Bir anne-baba için en büyük endişe, çocuğunun sağlıklı büyüyüp gelişmesidir. Yemesi, içmesi, uykusu hep takip edilir. Ama ya fark etmeden çocuğumuza zararlı bir şey yediriyorsak? Son yıllarda gıda sektöründe yapılan hileler ne yazık ki büyüyen bir sorun. Zeytinyağının içine başka yağ karıştırılıyor, bal diye glikoz şurubu satılıyor, süt ürünleri katkı maddeleriyle dolduruluyor. Etiketlerde “doğal”, “organik”, “katkısız” gibi kelimeler yazıyor ama gerçek çok başka olabiliyor.

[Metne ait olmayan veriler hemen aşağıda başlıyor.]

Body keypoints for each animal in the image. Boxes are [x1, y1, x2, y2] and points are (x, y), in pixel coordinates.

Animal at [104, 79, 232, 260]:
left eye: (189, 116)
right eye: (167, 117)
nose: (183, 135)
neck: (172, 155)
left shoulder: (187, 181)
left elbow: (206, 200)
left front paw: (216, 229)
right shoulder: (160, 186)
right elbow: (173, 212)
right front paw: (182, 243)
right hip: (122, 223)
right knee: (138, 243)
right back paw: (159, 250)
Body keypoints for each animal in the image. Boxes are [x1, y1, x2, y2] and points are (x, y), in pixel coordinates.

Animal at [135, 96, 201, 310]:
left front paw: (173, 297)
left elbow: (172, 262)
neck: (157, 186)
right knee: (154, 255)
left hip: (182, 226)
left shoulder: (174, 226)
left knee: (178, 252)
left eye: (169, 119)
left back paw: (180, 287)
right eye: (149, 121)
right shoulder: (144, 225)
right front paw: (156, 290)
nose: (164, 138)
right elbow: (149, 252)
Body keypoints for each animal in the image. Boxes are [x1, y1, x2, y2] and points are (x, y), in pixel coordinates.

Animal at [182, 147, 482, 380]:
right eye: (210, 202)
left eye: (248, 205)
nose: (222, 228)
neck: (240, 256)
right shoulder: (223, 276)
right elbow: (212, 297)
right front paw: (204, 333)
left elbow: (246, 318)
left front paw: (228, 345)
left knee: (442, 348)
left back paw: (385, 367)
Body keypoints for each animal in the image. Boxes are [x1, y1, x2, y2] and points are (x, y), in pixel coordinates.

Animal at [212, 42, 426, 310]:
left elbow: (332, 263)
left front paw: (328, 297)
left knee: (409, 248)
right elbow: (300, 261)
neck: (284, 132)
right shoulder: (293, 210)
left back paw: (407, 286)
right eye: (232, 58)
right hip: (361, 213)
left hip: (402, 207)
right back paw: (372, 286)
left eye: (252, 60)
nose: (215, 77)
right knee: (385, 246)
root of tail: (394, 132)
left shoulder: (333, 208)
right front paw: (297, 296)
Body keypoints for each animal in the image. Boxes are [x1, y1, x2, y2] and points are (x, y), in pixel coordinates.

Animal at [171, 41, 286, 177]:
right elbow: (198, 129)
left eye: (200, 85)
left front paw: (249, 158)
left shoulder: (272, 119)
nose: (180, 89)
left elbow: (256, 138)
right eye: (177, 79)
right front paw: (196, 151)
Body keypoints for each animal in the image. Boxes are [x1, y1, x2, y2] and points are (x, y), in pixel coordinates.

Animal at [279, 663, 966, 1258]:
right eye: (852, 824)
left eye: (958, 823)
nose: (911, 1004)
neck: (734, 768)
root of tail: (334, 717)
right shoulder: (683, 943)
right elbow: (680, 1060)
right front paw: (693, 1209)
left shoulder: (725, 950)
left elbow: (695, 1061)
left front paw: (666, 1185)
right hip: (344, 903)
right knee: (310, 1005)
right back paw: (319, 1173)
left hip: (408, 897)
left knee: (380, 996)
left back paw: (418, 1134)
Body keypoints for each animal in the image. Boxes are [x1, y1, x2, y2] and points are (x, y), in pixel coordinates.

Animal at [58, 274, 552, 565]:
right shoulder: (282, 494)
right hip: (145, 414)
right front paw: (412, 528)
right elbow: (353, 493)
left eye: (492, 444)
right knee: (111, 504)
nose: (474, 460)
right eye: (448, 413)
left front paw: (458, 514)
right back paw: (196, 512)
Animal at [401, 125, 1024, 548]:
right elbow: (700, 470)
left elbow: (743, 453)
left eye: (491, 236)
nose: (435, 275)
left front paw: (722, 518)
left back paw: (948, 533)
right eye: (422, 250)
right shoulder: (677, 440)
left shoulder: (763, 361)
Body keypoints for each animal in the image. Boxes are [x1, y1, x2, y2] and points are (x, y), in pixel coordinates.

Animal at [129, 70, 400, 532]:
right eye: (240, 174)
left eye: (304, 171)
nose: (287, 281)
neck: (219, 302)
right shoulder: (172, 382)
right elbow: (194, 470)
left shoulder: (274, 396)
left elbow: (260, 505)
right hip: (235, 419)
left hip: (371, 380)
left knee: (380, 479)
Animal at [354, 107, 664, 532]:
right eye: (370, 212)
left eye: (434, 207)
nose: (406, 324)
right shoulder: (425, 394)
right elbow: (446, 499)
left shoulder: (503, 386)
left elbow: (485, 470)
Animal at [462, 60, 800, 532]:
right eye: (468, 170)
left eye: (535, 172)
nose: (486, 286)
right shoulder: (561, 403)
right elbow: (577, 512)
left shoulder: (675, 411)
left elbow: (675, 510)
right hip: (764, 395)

Yetişkinler belki bu ürünlerin etkisini hemen hissetmeyebilir. Ama çocuklar? Onlar vücutlarını daha yeni inşa ediyor. Bir çocuğun kemik gelişimi, bağışıklık sistemi, beyin sağlığı — hepsi yediği gıdayla doğrudan bağlantılı. Hileli ürünler, bu doğal gelişim sürecini sessizce bozabiliyor. Düşünsenize, peynir diye yedirilen bir ürün aslında katkı maddesiyle dolu bir karışımsa... Ya da kahvaltı niyetine verilen ballar sadece şeker ve renklendiriciden oluşuyorsa… Bu sadece bir aldatmaca değil, çocuklarımızın sağlığını riske atmak demek. Üstelik bu gıda hileleri sadece fiziksel gelişimi değil, zihinsel gelişimi de etkiliyor. Kalitesiz besinler çocukların dikkatini azaltıyor, öğrenme hızlarını düşürüyor. Hatta bazı katkı maddeleri, hiperaktivite gibi davranış sorunlarını bile tetikleyebiliyor.
Peki biz ne yapabiliriz? Her şeyden önce bilinçli bir tüketici olmalıyız. Etiketleri okumayı alışkanlık haline getirmeliyiz. Ucuz ama şüpheli ürünleri almamalıyız. Yerel üreticilere, güvenilir markalara yönelmeliyiz.
Ancak “organik” kelimesine de sorgusuz güvenmemeliyiz. Ne yazık ki bazı ürünler sadece ambalajında “organik” yazdığı için sağlıklı sanılıyor. Oysa içeriği ve üretim şekli incelendiğinde birçok “organik” ürünün, bu tanımı sadece pazarlama aracı olarak kullandığı görülüyor. Gerçekten organik olup olmadığını anlamak için sertifika bilgilerine ve üretici detaylarına mutlaka bakmalıyız.
En önemlisi, çocuklarımıza da bu bilinci aşılamalıyız. Her doğal görünen ürün doğal değildir. Her organik yazan da gerçekten organik olmayabilir. Çünkü çocuklarımızı korumak sadece onları sevmekle olmaz.